▶ PROBLEM DESCRIPTION
In the records that follow, find each line with the word "Angebote" and copy it.

[Saved data entries]
[Start of Attachment]

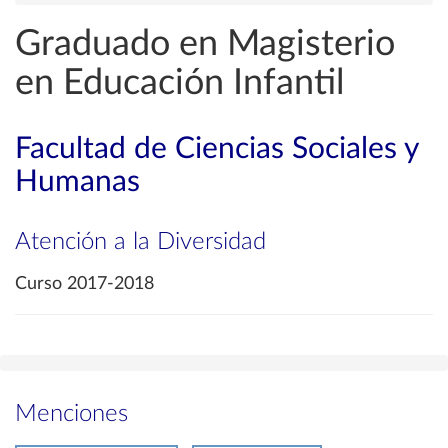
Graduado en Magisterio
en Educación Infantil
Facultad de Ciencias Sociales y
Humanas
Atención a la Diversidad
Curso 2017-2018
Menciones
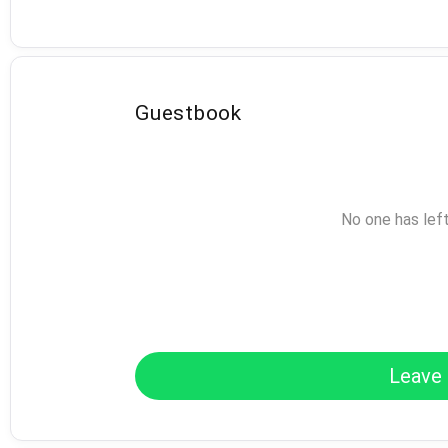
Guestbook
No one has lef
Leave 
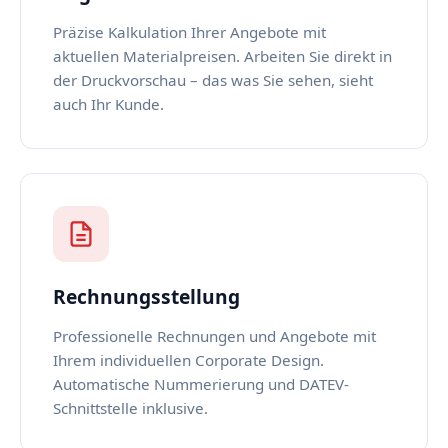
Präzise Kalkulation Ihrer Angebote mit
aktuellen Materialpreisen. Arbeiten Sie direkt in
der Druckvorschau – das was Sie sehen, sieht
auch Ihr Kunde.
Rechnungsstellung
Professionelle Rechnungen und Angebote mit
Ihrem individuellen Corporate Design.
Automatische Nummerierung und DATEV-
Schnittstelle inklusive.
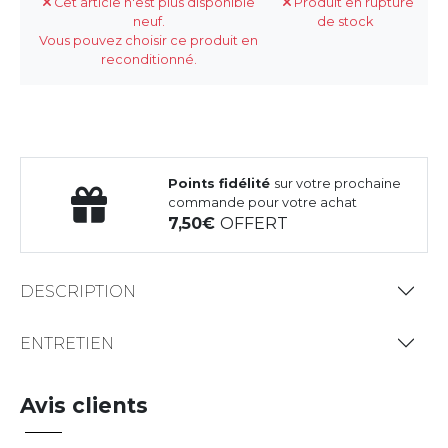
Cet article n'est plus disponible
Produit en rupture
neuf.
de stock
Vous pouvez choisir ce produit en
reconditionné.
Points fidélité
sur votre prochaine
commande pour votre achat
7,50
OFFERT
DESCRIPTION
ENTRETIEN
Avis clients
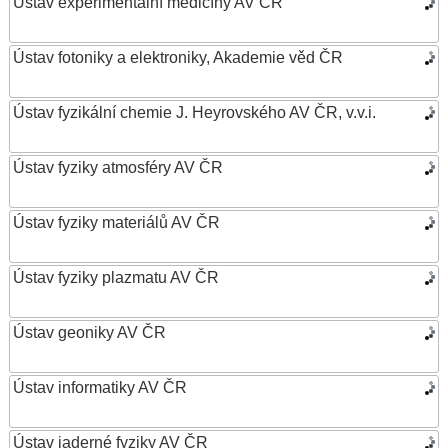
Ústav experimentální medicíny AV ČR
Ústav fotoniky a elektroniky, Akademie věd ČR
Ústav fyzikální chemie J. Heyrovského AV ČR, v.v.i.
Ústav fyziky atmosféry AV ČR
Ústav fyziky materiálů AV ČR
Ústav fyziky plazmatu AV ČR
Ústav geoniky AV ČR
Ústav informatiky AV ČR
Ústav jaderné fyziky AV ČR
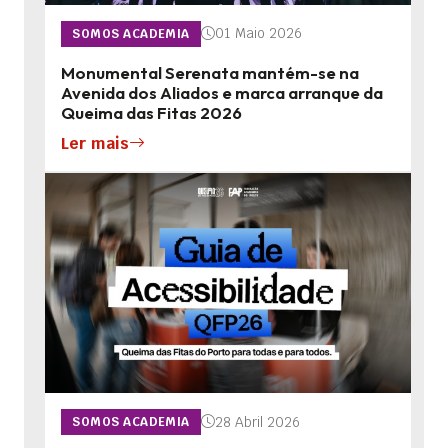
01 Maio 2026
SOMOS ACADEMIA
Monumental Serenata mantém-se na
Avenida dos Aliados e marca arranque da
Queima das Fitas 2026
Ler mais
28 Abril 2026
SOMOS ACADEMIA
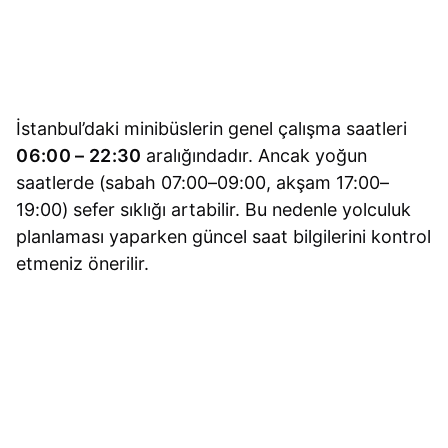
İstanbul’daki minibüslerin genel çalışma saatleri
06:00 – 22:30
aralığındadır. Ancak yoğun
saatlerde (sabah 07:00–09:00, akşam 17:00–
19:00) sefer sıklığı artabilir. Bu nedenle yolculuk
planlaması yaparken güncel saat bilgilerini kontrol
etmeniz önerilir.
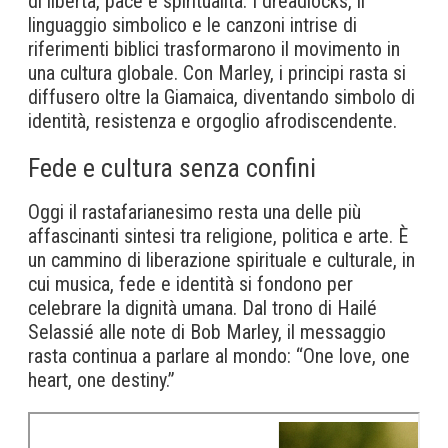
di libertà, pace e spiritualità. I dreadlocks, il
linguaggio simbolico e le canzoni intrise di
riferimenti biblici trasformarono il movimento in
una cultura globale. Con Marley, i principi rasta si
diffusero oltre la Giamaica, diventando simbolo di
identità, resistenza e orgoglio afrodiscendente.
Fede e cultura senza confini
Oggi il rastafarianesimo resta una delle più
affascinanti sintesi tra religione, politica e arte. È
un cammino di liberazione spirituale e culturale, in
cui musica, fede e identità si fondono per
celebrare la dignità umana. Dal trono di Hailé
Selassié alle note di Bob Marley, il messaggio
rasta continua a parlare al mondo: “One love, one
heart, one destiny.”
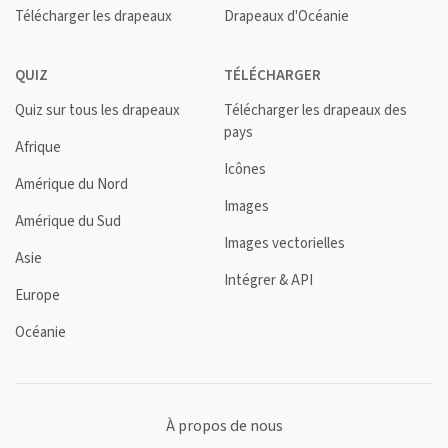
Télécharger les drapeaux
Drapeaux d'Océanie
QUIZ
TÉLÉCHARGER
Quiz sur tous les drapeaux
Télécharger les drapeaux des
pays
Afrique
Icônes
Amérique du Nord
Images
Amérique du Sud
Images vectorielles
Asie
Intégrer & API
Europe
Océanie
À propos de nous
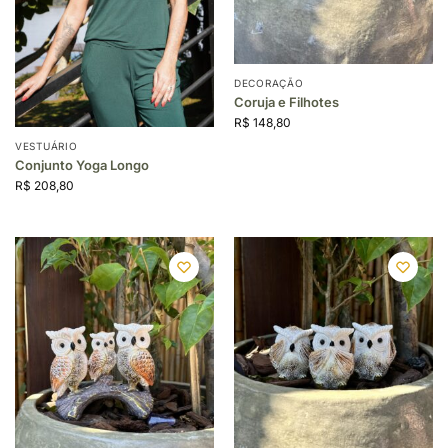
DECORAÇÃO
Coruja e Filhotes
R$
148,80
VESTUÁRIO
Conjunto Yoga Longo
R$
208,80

[End of Attachment]
[Start of Attachment]

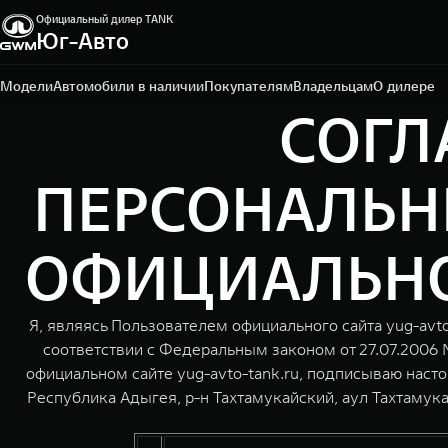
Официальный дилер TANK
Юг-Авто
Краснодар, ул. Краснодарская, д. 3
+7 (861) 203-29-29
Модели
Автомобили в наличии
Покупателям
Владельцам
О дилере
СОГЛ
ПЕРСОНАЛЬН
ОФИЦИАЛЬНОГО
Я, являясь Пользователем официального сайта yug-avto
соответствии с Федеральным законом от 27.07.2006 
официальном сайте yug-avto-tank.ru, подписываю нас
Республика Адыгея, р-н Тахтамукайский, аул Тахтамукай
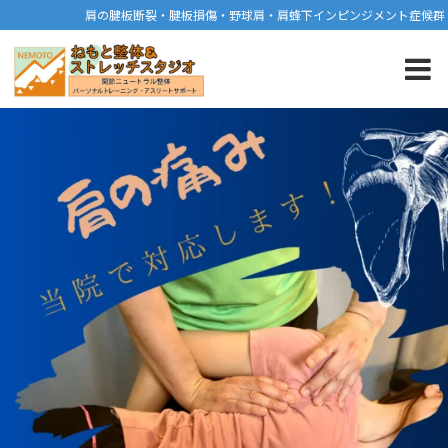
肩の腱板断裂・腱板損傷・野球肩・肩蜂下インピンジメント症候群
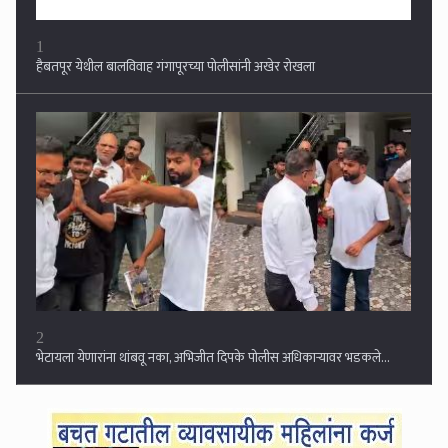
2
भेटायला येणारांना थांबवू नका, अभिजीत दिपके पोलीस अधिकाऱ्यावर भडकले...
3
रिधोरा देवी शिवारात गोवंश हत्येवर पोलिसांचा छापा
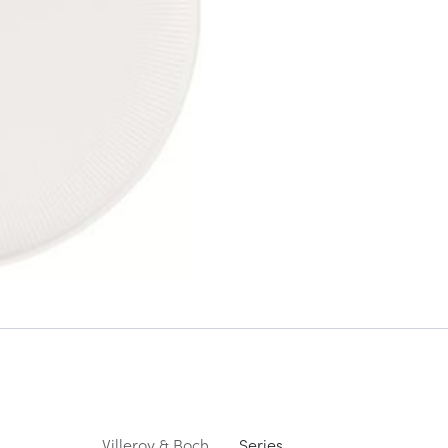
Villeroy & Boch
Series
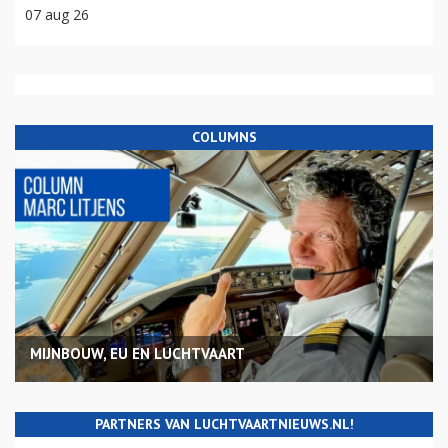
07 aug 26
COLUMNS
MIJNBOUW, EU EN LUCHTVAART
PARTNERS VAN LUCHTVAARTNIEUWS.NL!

[End of Attachment]
[Start of Attachment]

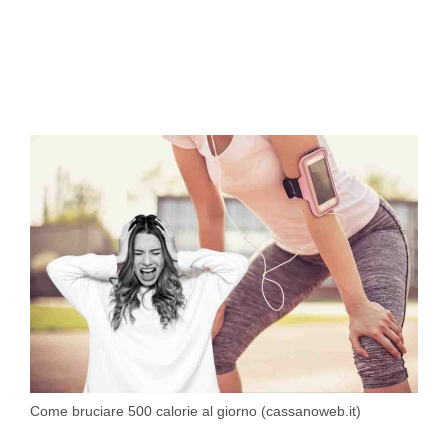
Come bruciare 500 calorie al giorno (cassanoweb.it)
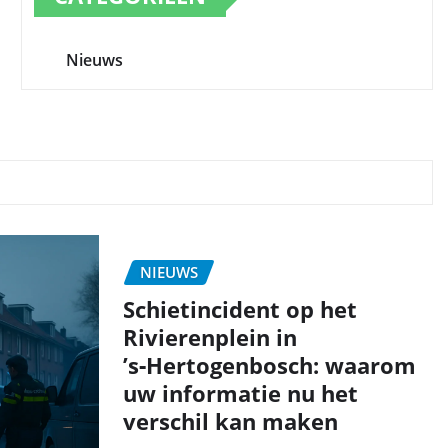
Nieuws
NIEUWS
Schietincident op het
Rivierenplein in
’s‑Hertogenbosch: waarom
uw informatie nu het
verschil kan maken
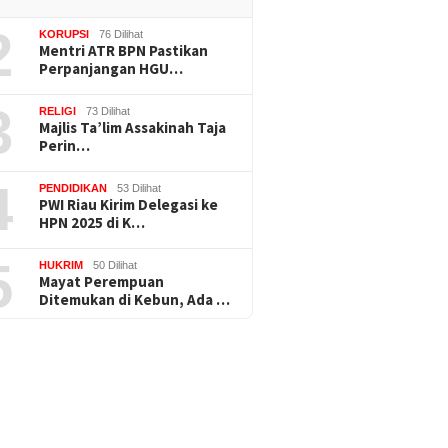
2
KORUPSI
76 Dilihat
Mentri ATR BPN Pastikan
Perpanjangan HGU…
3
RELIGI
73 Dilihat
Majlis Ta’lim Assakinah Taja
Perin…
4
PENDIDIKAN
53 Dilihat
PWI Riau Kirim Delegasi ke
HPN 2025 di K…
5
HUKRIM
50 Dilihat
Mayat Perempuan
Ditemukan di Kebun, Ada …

[End of Attachment]

▶ REPLY TO THE TASK
Präzise Kalkulation Ihrer Angebote mit
Professionelle Rechnungen und Angebote mit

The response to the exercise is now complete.